As cartas e o orçamento

As monarquias estão na pauta. Do Reino Unido, com a morte da Rainha, o desafio de dar continuidade aos longevos 70 anos sob a liderança de uma Chefe de Estado que, pelos atributos pessoais, conseguiu preservar o sentimento de nação do seu povo. Por aqui, o último 7 de Setembro marcou o Bicentenário da Independência, ocasião que trouxe a debate o nosso passado colonial, monárquico e as causas da emancipação.

Merece leitura o livro “Adeus, Senhor Portugal”, de Rafael Cariello e Thales Zamberlan, citado neste JC pela fecunda pena de Gustavo Krause. Os autores evidenciam como as crises econômicas e fiscais forjaram as lutas políticas e sociais que culminaram com a queda do regime absolutista.

Mesmo sendo um republicano convicto, aproveito o mote dos referidos temas para trazer passagens emblemáticas de duas cartas enviadas por Dom Pedro II, quando viajou aos EUA, Canadá e Europa, entre 1876/77, à Princesa Isabel. Nas reflexões e conselhos tipicamente republicanos à sua filha Regente, o tema do orçamento público ganhou relevo:

25.3.1876 — O orçamento ainda é muito irregularmente feito, e minha opinião é que cesse por lei a autorização ao governo para a transferência de umas verbas para as outras, e créditos extraordinários. Dou tamanha importância a uma estrada de ferro para Mato Grosso, que não posso deixar de recomendar insistentemente que se cuide de sua melhor direção e construção, embora lenta; conforme o permitam os recursos do Tesouro. O estado deste exige muita economia; isto é, gastar com o maior proveito.

3.5.1876 — Os Ministérios gostam de apresentar às Câmaras orçamentos em que não haja déficit; para o qual calculam as despesas muito abaixo, que depois vão suprindo por meio de créditos, que, mesmo por causa desse cálculo errado, poucas vezes são abertos sem infração da lei… Cumpre estudar esse mecanismo, e evitar semelhantes ilusões, e concorrer para a maior economia, que não consiste em gastar pouco, mas do modo o mais produtivo.

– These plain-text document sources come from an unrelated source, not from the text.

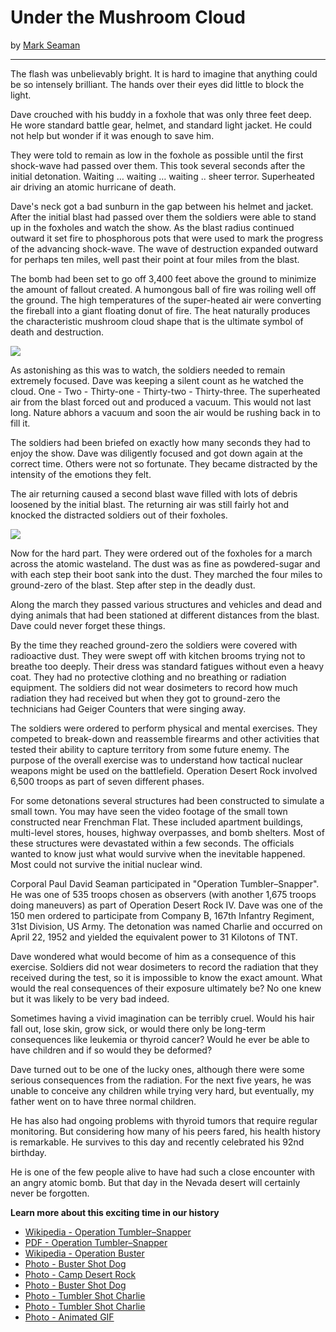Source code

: # Under the Mushroom Cloud

by [Mark Seaman](https://markseaman.org)

---

The flash was unbelievably bright.  It is hard to imagine that anything could be
so intensely brilliant. The hands over their eyes did little to block the light.

Dave crouched with his buddy in a foxhole that was only three feet deep. He wore
standard battle gear, helmet, and standard light jacket.  He could not help but
wonder if it was enough to save him.

They were told to remain as low in the foxhole as possible until the first
shock-wave had passed over them.  This took several seconds after the
initial detonation.  Waiting … waiting … waiting .. sheer terror. Superheated
air driving an atomic hurricane of death.

Dave's neck got a bad sunburn in the gap between his helmet and jacket. After
the initial blast had passed over them the soldiers were able to stand up in the
foxholes and watch the show.  As the blast radius continued outward it set fire
to phosphorous pots that were used to mark the progress of the advancing 
shock-wave.  The wave of destruction expanded outward for perhaps ten miles, 
well past their point at four miles from the blast.

The bomb had been set to go off 3,400 feet above the ground to minimize the
amount of fallout created. A humongous ball of fire was roiling
well off the ground.  The high temperatures of the super-heated air were
converting the fireball into a giant floating donut of fire. The heat naturally
produces the characteristic mushroom cloud shape that is the ultimate symbol of
death and destruction.

![](img/Tscharli1.jpg)


As astonishing as this was to watch, the soldiers needed to remain extremely
focused. Dave was keeping a silent count as he watched the cloud.  One - Two -
Thirty-one - Thirty-two - Thirty-three. The superheated air from the blast 
forced out and produced a vacuum. This would not last long.  Nature abhors a 
vacuum and soon the air would be rushing back in to fill it.

The soldiers had been briefed on  exactly how many seconds they had to enjoy the
show.  Dave was diligently focused and got down again at the correct time.
Others were not so fortunate. They became distracted by the intensity of the
emotions they felt.

The air returning caused a second blast wave filled with lots of debris loosened by the initial blast. The returning air was still fairly
hot and knocked the distracted soldiers out of their foxholes.

![](img/Buster-Dog-500.jpg)


Now for the hard part. They were ordered out of the foxholes for a march across
the atomic wasteland. The dust was as fine as powdered-sugar and with each step
their boot sank into the dust. They marched the four miles to ground-zero of the
blast.  Step after step in the deadly dust.

Along the march they passed various structures and vehicles and dead and dying
animals that had been stationed at  different distances from the blast.  Dave
could never forget these things.

By the time they reached ground-zero the soldiers were covered with radioactive dust. They were
swept off with kitchen brooms trying not to breathe too deeply.  Their dress was
standard fatigues without even a heavy coat.  They had no protective clothing
and no breathing or radiation equipment.  The soldiers did not wear
dosimeters to record how much radiation they had received but when they got to
ground-zero the technicians had Geiger Counters that were singing away.

The soldiers were ordered to perform physical and mental exercises. They
competed to break-down and reassemble firearms and other activities that tested
their ability to capture territory from some future enemy. The purpose of the
overall exercise was to understand how tactical nuclear weapons might be used on
the battlefield.  Operation Desert Rock involved 6,500 troops as part of seven
different phases.

For some detonations several structures had been constructed to simulate a
small town.  You may have seen the video footage of the small town constructed
near Frenchman Flat. These included apartment buildings, multi-level stores,
houses, highway overpasses, and bomb shelters. Most of these structures were
devastated within a few seconds. The officials wanted to know just what would
survive when the inevitable happened. Most could not survive the initial nuclear
wind.

Corporal Paul David Seaman participated in "Operation Tumbler–Snapper". He was
one of 535 troops chosen as 
observers (with another 1,675 troops doing
maneuvers) as part of Operation Desert Rock IV.  Dave was one of the 150 men
ordered to participate from Company B, 167th Infantry Regiment, 31st Division, US Army.
The detonation was named Charlie and
occurred on April 22, 1952 and yielded the equivalent power to 31 Kilotons
of TNT.

Dave wondered what would become of him as a consequence of this exercise.
Soldiers did not wear dosimeters  to record the radiation that they received
during the test, so it is  impossible to know the exact amount. What would the
real consequences of their exposure ultimately be?  No one knew but it was
likely to be very bad indeed.

Sometimes having a vivid imagination can be terribly cruel. Would
his hair fall out, lose skin, grow sick, or would there only be long-term
consequences like leukemia or thyroid cancer?  Would he ever be able to have
children and if so would they be deformed?

Dave turned out to be one of the lucky ones, although there were some serious
consequences from the radiation.  For the next five years, he was
unable to conceive any children while trying very hard, but eventually, my father
went on to have three normal children.

He has also had ongoing problems with thyroid tumors that require regular monitoring.
But considering how many of his peers fared, his health history is remarkable.
He survives to this day and recently celebrated his 92nd birthday.

He is one of the few people alive to have had such a close encounter with an angry
atomic bomb. But that day in the Nevada desert will certainly never be
forgotten.


**Learn more about this exciting time in our history**

* [Wikipedia - Operation Tumbler–Snapper](https://en.wikipedia.org/wiki/Operation_Tumbler%E2%80%93Snapper)
* [PDF - Operation Tumbler–Snapper](http://www.dtra.mil/Portals/61/Documents/NTPR/1-Fact_Sheets/12_TUMBLER-SNAPPER.pdf)
* [Wikipedia - Operation Buster](https://en.wikipedia.org/wiki/Operation_Buster%E2%80%93Jangle)
* [Photo - Buster Shot Dog](img/Buster-Dog.jpg)
* [Photo - Camp Desert Rock](img/Camp_Desert_Rock.jpg)
* [Photo - Buster Shot Dog](img/Dog1.jpg)
* [Photo - Tumbler Shot Charlie](img/Tscharli1.jpg)
* [Photo - Tumbler Shot Charlie](img/Tscharli2.jpg)
* [Photo - Animated GIF](img/Bomba_atomica.gif)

Qualquer semelhança com a nossa atual crise orçamentária e fiscal não é mera coincidência. Aprendemos pouco, vide a prática disfuncional do orçamento secreto; a não inclusão, na proposta da LOA/2023, da prorrogação do auxílio emergencial; a artificial decretação de estado de calamidade como justificativa para a abertura de créditos extraordinários fora do teto e em período eleitoral; o remanejamento de despesas essenciais em cultura, ciência e tecnologia; a criação de despesas sem fonte de recursos e a incipiente avaliação da eficiência das políticas públicas.